Este princípio exige a tutela da confiança legítima do particular. Se o
cidadão, de boa-fé, acreditou e adequou a sua conduta a uma informação oficial
da AP, o princípio da segurança jurídica dita que o ónus do erro tecnológico
não deve recair sobre ele de forma desproporcionada.
O
Princípio da Legalidade: a IA só pode ser utilizada se a lei o permitir e nos
termos por ela definidos. O Estado de Direito exige que o poder público atue
estritamente sob o bloco de legalidade. É por isso que, perante o atual
"défice regulamentar" nacional (onde o artigo 14.º do CPA sobre
administração eletrónica é tido como genérico e inócuo), se torna urgente criar
normas específicas que regulem e limitem o uso da IA nos procedimentos
administrativos, garantindo sempre a intervenção e a supervisão humana final
nas escolhas discricionárias.
O
Estado não é o Facebook
Perante
a tentação da inovação a todo o custo, o limite tem de ser traçado. Como alerta
a doutrina, o Estado não é o Facebook. Enquanto uma empresa privada pode
dar-se ao luxo de adotar o lema "move fast and break things"
(mova-se rápido e parta coisas) para ganhar mercado, a Administração Pública
retira a sua autoridade exclusivamente da Lei e do Estado de Direito. O Estado
não pode "experimentar" abusivamente com a vida e o património dos
cidadãos.
Para
integrar legitimamente o Direito Fiscal, a IA tem de ser enquadrada num Estado
de Direito Material, requerendo supervisão humana, transparência absoluta
através de uma IA Explicável (XAI), e o controlo jurisdicional do poder
coercivo. O facto de a máquina liquidar um imposto em milissegundos não anula a
subordinação intransigente da Administração à defesa das garantias dos
particulares.
Bibliografia:
Kuźniacki, B., Almada, M., et al., Towards eXplainable Artificial Intelligence (XAI)

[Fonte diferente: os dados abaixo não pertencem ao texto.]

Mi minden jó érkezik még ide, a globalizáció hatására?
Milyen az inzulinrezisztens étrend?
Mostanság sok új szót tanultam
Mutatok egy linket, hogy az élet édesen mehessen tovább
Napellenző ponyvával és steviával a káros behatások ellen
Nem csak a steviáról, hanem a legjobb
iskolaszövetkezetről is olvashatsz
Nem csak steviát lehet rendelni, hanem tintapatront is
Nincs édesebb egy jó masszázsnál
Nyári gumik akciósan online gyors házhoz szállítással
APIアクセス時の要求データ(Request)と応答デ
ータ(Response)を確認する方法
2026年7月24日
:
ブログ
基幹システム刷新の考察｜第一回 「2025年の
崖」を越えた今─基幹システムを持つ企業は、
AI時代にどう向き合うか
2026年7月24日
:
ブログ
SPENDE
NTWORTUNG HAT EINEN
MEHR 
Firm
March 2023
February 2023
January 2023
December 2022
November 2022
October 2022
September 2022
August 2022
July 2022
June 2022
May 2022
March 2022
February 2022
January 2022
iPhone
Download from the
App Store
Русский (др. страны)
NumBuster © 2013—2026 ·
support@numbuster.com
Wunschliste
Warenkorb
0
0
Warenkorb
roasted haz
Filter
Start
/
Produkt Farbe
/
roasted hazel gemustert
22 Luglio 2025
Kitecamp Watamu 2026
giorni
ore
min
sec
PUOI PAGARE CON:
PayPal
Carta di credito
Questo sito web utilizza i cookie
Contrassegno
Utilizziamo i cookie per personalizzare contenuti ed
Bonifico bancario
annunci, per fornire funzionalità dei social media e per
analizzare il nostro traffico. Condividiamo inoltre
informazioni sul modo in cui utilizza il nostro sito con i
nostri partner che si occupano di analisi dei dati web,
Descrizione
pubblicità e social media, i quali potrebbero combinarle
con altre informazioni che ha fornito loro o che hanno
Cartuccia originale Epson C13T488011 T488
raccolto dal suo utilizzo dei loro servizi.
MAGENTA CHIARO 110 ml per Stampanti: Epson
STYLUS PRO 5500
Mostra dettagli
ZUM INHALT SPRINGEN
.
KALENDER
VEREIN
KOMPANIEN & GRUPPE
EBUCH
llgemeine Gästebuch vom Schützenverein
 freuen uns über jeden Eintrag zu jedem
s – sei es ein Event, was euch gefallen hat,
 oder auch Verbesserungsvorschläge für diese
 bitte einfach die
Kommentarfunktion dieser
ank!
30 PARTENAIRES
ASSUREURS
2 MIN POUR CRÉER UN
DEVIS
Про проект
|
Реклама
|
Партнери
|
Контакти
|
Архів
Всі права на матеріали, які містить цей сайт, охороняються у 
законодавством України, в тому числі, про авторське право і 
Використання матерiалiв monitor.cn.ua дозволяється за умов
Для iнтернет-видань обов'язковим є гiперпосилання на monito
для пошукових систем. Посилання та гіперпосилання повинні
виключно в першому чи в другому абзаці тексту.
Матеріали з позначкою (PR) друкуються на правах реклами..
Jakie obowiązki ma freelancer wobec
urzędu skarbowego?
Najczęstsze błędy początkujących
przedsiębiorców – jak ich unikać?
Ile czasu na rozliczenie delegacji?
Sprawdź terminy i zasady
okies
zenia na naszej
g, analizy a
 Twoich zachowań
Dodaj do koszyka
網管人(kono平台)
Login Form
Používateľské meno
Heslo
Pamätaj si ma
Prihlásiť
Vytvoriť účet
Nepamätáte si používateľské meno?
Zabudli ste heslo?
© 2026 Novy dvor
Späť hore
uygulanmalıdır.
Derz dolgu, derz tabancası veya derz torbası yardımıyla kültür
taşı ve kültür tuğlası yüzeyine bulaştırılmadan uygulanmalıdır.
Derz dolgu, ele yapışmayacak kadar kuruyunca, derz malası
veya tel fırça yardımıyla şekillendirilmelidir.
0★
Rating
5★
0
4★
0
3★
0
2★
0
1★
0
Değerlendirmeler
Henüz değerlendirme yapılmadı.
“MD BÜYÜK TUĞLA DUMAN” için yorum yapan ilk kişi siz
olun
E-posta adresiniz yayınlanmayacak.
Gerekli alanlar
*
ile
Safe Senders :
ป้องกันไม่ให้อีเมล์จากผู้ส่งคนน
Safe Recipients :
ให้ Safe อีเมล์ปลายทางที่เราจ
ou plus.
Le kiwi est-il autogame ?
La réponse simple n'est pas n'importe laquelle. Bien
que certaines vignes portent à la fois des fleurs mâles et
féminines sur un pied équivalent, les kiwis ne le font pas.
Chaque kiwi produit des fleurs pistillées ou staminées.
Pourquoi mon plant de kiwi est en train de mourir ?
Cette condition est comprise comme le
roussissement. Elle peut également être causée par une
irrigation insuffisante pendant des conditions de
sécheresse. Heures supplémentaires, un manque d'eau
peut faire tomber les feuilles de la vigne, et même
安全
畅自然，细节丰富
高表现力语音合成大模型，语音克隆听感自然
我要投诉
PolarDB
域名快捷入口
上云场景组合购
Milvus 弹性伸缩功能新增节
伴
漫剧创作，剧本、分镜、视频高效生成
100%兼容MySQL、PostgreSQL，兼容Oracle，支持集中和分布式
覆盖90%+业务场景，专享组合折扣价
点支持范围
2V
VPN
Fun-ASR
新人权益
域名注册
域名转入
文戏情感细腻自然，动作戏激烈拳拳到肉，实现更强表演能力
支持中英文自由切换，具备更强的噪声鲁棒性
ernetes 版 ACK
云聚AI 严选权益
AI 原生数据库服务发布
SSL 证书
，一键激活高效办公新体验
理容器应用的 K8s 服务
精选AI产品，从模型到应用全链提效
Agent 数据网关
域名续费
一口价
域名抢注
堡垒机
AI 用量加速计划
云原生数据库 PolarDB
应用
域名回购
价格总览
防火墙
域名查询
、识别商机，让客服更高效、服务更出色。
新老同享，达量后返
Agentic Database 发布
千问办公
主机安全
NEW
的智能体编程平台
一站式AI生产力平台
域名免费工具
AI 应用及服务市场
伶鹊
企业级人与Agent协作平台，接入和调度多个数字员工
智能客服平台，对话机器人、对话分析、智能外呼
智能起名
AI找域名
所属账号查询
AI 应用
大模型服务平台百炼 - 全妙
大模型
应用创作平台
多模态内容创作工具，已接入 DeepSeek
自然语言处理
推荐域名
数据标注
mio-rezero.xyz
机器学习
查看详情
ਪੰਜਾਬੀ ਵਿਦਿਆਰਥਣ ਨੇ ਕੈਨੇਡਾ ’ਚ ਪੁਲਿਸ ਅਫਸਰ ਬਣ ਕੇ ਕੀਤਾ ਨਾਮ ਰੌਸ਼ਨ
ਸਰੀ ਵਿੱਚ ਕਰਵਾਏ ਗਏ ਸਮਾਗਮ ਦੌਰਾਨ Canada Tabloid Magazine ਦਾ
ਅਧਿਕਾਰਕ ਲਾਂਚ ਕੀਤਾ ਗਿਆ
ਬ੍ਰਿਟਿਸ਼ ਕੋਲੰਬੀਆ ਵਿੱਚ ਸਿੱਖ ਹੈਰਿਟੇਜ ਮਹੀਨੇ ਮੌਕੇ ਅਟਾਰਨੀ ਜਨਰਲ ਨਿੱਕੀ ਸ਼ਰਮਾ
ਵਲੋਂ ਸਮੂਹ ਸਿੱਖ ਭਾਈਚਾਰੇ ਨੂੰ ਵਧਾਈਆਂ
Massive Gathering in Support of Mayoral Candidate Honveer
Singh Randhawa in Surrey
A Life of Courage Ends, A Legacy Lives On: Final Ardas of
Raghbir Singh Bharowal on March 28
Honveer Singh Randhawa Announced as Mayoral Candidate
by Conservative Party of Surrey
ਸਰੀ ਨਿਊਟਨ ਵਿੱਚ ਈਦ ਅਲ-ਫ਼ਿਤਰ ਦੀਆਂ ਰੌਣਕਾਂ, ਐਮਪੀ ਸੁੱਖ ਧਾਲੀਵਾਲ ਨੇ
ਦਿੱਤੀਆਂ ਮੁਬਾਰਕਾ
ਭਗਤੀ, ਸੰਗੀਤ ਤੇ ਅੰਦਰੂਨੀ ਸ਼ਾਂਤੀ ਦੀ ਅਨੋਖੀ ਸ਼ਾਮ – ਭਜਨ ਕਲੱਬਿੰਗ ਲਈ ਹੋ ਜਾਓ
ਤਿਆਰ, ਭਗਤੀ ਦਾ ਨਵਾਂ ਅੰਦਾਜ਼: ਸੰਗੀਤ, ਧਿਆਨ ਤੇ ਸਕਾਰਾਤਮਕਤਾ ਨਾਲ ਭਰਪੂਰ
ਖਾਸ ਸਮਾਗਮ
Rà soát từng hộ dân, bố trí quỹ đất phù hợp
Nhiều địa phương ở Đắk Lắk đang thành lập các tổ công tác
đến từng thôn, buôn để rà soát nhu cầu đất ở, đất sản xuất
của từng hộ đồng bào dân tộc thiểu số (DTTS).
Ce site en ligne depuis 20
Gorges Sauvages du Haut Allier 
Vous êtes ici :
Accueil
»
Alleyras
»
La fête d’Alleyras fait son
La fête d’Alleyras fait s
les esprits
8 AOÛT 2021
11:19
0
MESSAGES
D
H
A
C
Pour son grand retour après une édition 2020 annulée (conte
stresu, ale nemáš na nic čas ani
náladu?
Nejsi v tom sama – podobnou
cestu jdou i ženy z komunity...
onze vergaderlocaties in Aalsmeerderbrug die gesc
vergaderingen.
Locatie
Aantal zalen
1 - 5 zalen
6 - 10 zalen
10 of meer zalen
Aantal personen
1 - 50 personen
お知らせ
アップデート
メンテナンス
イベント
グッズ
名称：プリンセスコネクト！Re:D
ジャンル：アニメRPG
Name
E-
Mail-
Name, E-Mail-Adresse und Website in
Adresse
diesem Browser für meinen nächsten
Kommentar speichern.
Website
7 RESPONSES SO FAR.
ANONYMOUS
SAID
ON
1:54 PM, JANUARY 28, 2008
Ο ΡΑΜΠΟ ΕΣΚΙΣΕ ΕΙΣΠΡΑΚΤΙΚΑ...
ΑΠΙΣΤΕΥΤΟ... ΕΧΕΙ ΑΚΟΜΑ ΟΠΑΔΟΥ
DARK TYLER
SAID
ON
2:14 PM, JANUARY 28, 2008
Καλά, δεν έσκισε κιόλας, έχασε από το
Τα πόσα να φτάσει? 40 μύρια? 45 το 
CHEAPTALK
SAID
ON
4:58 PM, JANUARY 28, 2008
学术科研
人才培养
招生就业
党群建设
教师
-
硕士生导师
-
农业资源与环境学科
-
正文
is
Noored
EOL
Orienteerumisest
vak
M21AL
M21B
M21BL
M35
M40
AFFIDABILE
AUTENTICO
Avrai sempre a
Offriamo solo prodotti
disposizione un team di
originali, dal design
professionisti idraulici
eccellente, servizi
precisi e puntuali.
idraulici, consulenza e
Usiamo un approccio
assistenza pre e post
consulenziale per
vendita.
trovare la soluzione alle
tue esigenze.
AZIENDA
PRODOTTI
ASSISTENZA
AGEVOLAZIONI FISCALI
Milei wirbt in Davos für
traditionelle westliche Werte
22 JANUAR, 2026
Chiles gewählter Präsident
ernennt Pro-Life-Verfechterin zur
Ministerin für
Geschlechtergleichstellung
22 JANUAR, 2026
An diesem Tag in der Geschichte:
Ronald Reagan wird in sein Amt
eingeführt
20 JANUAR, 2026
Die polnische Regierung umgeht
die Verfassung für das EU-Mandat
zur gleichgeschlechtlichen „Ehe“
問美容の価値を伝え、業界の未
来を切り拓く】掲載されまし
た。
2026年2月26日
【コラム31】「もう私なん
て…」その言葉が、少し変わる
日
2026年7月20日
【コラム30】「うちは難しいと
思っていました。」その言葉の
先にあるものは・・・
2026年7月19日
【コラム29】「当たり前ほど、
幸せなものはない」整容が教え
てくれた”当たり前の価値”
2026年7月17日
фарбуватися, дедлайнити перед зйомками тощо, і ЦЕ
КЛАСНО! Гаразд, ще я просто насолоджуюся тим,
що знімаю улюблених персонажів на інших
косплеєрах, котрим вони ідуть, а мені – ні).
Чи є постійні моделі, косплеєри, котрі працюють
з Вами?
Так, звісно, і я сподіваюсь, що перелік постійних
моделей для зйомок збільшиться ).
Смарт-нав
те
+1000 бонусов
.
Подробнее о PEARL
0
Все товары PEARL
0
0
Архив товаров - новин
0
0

in Tax Law: The Need for a Minimum Legal Standard (2022).
Daly, Stephen, Artificial Intelligence, the Rule of Law and
Public Administration: The Case of Taxation (2024).
Narayanan, A. & Kapoor, S., AI Snake Oil: What Artificial Intelligence Can
Do, What It Can’t, and How to Tell the Difference (2024).
Vasco
Pereira da Silva, Em Busca do Acto Administrativo Perdido
(1996) e Para um contencioso administrativo dos particulares (1988).
Diogo
Freitas do Amaral, Curso de Direito Administrativo.